Pfizer – World premier bio-pharmaceutical companies

In an interview with Pfizer’s Senior Vice President and Chief Scientific Officer Bacterial Vaccines, Annaleisa Anderson said that the company was geared toward making the Covid-19 vaccine more easily accessible. The company wanted to address and nip the Covid-19 issue in the bud but they had to make sure that everyone had access to these vaccines.  A new drug, from the introductory stage to appeal can take about 12 years, but obviously, time was ticking. The discovery team at Pfizer made every possible effort to identify a promising molecule and move it into production.

The team at Pfizer had to get the drug out as soon as possible without compromising on its safety of it. They conducted several tests in parallel where experiments are completed before the next test would begin. This obviously required Pfizer to make a huge investment to make sure all tests could run parallelly while also designing new clinical trials all while working with the very high possibility that neither of these tests might be approved.

A flexible and amendable clinical study protocol was designed to expedite the process.

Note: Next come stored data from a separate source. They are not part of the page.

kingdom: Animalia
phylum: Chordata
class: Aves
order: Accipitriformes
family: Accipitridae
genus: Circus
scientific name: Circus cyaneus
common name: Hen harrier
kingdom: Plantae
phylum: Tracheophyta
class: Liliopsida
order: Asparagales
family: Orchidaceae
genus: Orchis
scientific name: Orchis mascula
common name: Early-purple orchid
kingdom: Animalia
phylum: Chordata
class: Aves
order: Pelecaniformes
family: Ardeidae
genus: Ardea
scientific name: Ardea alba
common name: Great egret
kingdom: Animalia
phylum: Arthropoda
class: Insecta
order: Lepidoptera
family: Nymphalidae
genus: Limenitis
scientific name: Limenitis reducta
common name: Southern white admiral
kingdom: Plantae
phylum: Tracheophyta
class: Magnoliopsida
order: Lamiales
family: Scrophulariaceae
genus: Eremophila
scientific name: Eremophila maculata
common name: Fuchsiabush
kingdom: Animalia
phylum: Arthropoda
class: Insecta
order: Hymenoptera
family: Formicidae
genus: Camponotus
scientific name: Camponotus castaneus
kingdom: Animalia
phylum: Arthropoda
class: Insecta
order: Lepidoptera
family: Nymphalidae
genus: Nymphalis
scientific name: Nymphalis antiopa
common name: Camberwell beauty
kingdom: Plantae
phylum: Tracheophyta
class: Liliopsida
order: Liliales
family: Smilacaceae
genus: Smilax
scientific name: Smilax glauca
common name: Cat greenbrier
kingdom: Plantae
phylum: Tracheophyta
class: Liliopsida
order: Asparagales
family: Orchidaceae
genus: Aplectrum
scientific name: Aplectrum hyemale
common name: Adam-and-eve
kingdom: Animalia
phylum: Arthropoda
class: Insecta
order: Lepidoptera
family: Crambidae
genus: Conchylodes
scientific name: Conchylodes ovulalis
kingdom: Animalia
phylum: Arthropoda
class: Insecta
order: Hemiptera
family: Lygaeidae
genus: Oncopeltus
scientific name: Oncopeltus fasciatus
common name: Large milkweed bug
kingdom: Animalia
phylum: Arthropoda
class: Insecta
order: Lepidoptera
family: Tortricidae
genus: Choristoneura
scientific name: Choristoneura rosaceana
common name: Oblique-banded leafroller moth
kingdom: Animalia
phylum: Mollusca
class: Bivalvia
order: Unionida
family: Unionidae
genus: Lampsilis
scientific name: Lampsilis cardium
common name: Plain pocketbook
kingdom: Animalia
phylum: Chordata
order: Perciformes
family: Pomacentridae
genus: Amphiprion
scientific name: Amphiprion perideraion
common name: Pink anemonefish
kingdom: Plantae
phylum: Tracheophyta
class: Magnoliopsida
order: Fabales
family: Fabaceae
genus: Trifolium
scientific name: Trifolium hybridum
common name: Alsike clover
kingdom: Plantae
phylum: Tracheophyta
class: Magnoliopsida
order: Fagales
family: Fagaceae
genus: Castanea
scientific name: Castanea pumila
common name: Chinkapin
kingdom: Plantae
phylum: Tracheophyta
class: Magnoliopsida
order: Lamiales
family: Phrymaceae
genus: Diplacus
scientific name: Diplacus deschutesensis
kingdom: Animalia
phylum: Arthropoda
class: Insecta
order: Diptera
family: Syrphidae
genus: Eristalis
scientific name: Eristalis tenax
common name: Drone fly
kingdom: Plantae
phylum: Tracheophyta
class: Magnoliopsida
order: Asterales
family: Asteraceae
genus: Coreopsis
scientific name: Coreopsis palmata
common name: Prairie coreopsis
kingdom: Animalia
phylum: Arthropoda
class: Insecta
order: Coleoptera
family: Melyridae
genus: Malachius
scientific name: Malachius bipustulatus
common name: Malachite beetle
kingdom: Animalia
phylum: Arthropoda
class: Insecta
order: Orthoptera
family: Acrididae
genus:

During Phase 1 of the trial, the team wanted to maximize the concentration of the medicine in the body to be confident that it would achieve efficacy and minimize resistance mutations in healthy volunteers. As a result, they evaluated the molecule alone and administered it with a pharmacokinetic booster, which helps the compound stay in the body longer, enabling higher concentrations.

 

Pfizer, in order to save time, used a new technology in the field. This technology helped them model and simulate clinical trials in place of the traditional Phase 2 trials. Viral Kenetic Model were developed and used in place of the traditional models. The  Viral Kinetic Models simulates virus replication un humans and also simulate the way the drug would inhibit that replication in people with COVID-19. This new modelling data, along with the data from the trial that used healthy volunteers, informed the dose that would be focused on in the subsequent Phase 2/3 studies

 

Around 2,500 people participated in the Phase 2 and 3 trials. EPIC-HR(Evaluation of Protease Inhibition for COVID-19 in High-Risk Patients)  trials were used to test the effectiveness of the vaccines. In the trials; 41% came from the US and 59% came from around the world, with representation in South Africa, Western Europe, Eastern Europe, Thailand, Malaysia, Japan, Argentina, Mexico, and beyond.6 The results were striking: in non-hospitalized adults with COVID-19 and at least one risk factor for progression to severe disease, the oral therapy was found to reduce the risk of hospitalization or death by 89% compared to a placebo when treated within three days of symptom onset.

 

Arthur Bergman, who is Group Head of Clinical Pharmacology in Pfizer’s Anti-Infectives Early Clinical DevelopmentBergman gets emotional when he reflects on the moment he learned the results. “It still brings a tear to my eye today, thinking about how all the hard work from this team came together to create something with such potential to impact patients’ lives,” he says. “You know, that’s something that I’ll never forget.”